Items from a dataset
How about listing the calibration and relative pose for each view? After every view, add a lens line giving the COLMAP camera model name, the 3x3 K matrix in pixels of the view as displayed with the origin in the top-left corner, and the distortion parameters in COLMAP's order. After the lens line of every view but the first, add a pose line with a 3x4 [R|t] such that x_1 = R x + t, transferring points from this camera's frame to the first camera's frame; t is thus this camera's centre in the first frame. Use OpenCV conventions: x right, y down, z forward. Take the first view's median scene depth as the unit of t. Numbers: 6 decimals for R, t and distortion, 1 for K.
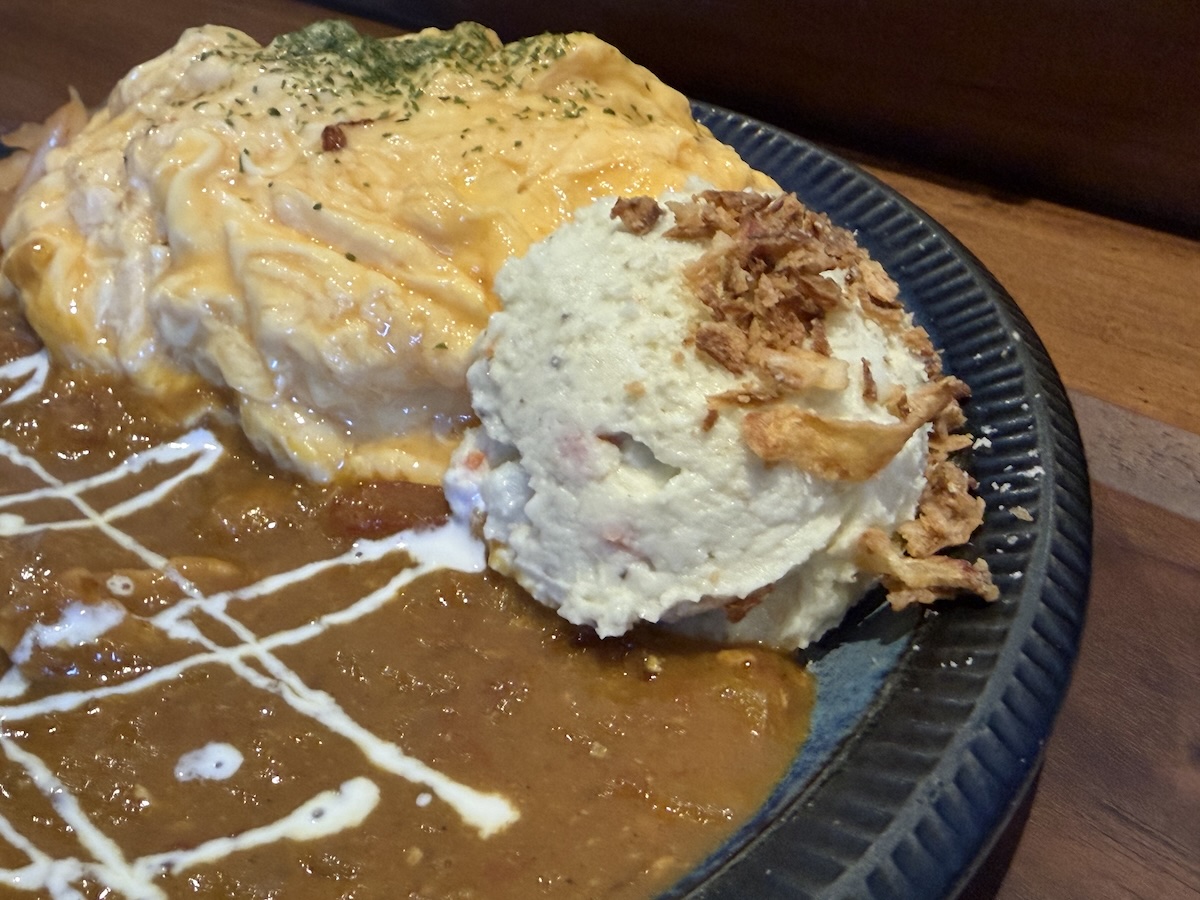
lens RADIAL K [[1280.8, 0, 460.7], [0, 1280.8, 450.4], [0, 0, 1]] dist [-0.004524, -0.012956]
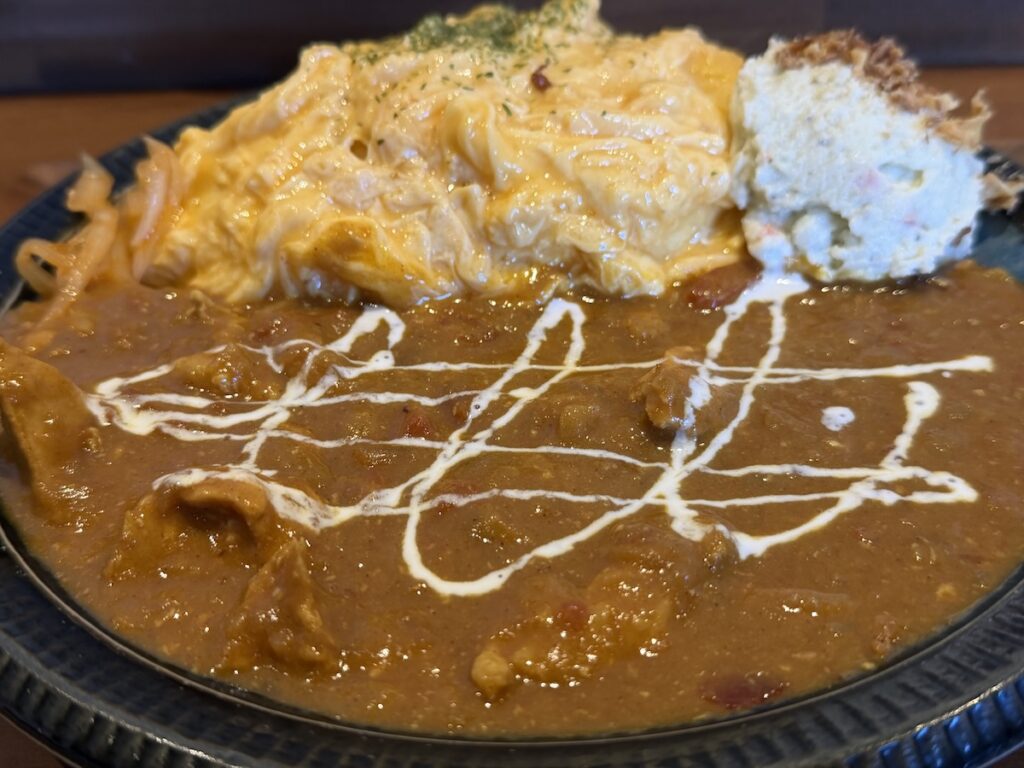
lens RADIAL K [[1154.5, 0, 450.4], [0, 1154.5, 382.1], [0, 0, 1]] dist [0.181121, -0.419293]
pose [[0.739547, -0.347150, 0.576677, -1.225949], [0.389931, 0.919298, 0.053344, -0.052741], [-0.548656, 0.185414, 0.815229, 0.068520]]
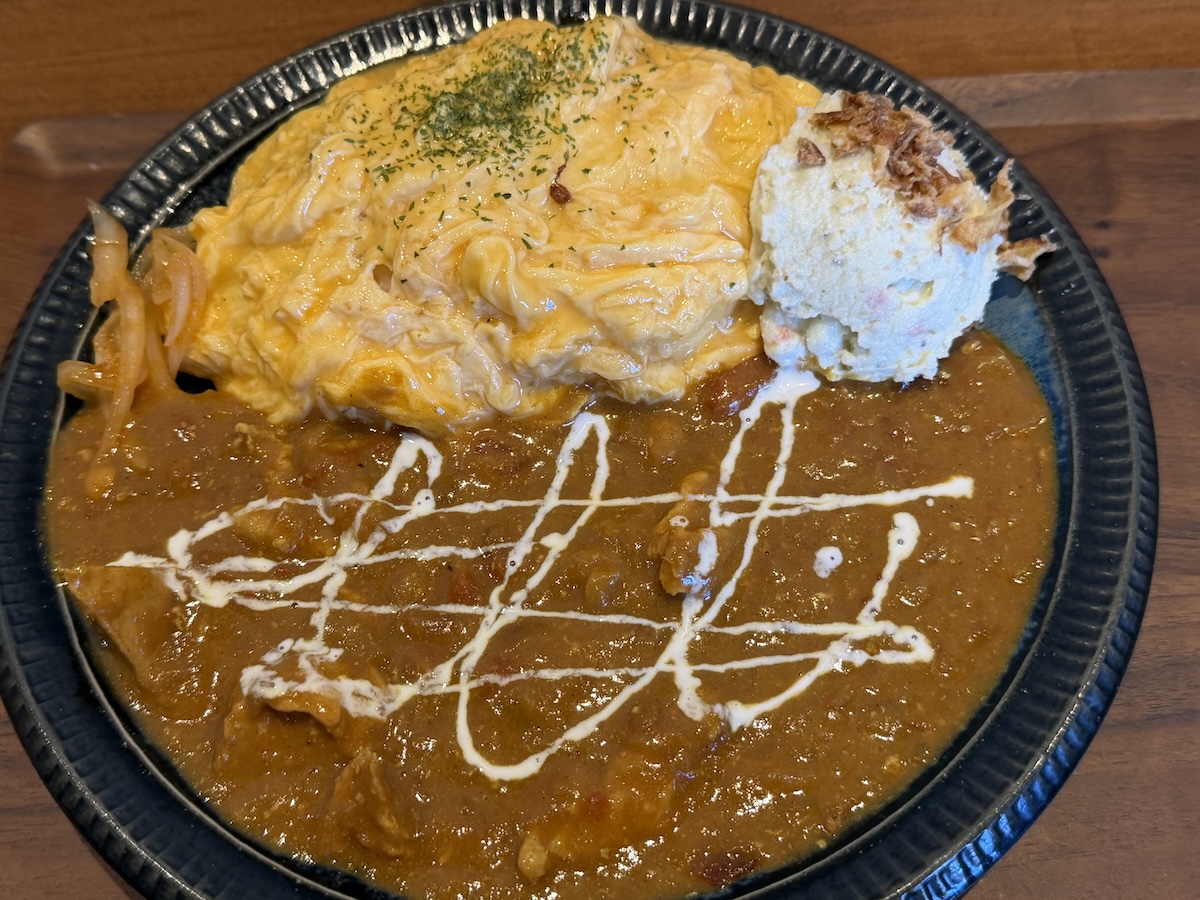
lens RADIAL K [[1352.9, 0, 527.8], [0, 1352.9, 447.7], [0, 0, 1]] dist [0.181121, -0.419293]
pose [[0.704031, -0.591855, 0.392490, -1.034439], [0.433825, 0.795988, 0.422136, -0.786880], [-0.562261, -0.126925, 0.817161, -0.280631]]
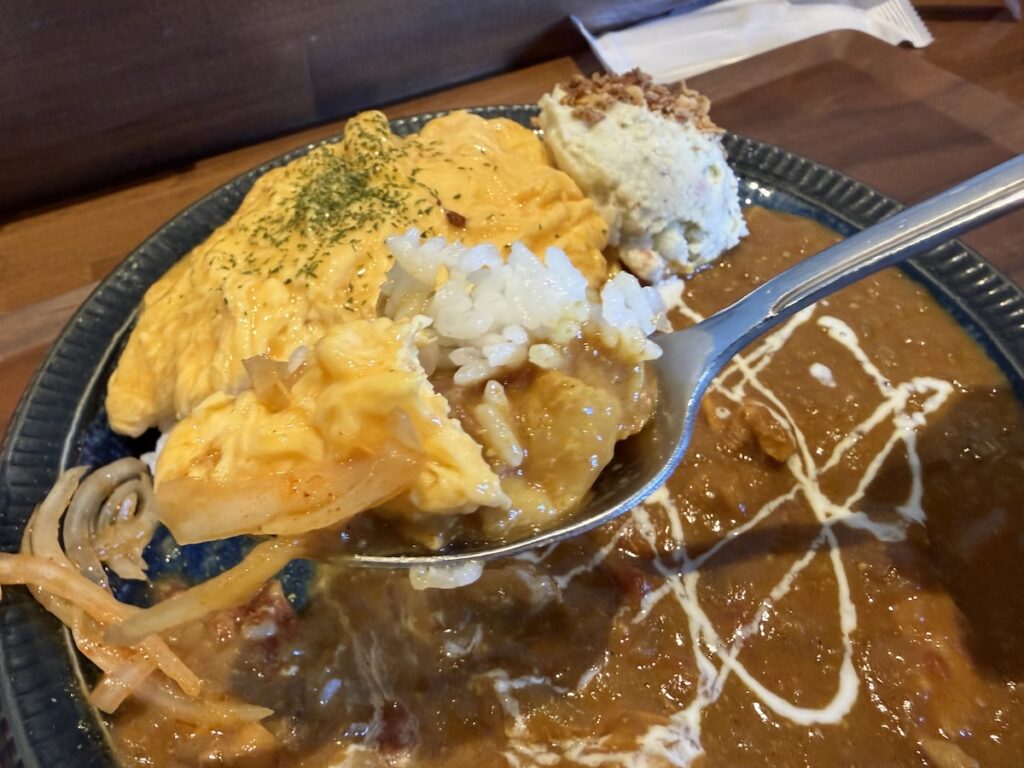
lens RADIAL K [[753.9, 0, 401.4], [0, 753.9, 384.7], [0, 0, 1]] dist [0.004537, -0.000687]
pose [[0.091518, -0.688565, 0.719376, -1.030732], [0.654983, 0.585771, 0.477356, -0.697378], [-0.750081, 0.427492, 0.504608, 0.808506]]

_The task:_ A faithful copy of the records above is needed, with the pictures left out.

_Solution to the exercise:_
How about listing the calibration and relative pose for each view? After every view, add a lens line giving the COLMAP camera model name, the 3x3 K matrix in pixels of the view as displayed with the origin in the top-left corner, and the distortion parameters in COLMAP's order. After the lens line of every view but the first, add a pose line with a 3x4 [R|t] such that x_1 = R x + t, transferring points from this camera's frame to the first camera's frame; t is thus this camera's centre in the first frame. Use OpenCV conventions: x right, y down, z forward. Take the first view's median scene depth as the unit of t. Numbers: 6 decimals for R, t and distortion, 1 for K.
lens RADIAL K [[1280.8, 0, 460.7], [0, 1280.8, 450.4], [0, 0, 1]] dist [-0.004524, -0.012956]
lens RADIAL K [[1154.5, 0, 450.4], [0, 1154.5, 382.1], [0, 0, 1]] dist [0.181121, -0.419293]
pose [[0.739547, -0.347150, 0.576677, -1.225949], [0.389931, 0.919298, 0.053344, -0.052741], [-0.548656, 0.185414, 0.815229, 0.068520]]
lens RADIAL K [[1352.9, 0, 527.8], [0, 1352.9, 447.7], [0, 0, 1]] dist [0.181121, -0.419293]
pose [[0.704031, -0.591855, 0.392490, -1.034439], [0.433825, 0.795988, 0.422136, -0.786880], [-0.562261, -0.126925, 0.817161, -0.280631]]
lens RADIAL K [[753.9, 0, 401.4], [0, 753.9, 384.7], [0, 0, 1]] dist [0.004537, -0.000687]
pose [[0.091518, -0.688565, 0.719376, -1.030732], [0.654983, 0.585771, 0.477356, -0.697378], [-0.750081, 0.427492, 0.504608, 0.808506]]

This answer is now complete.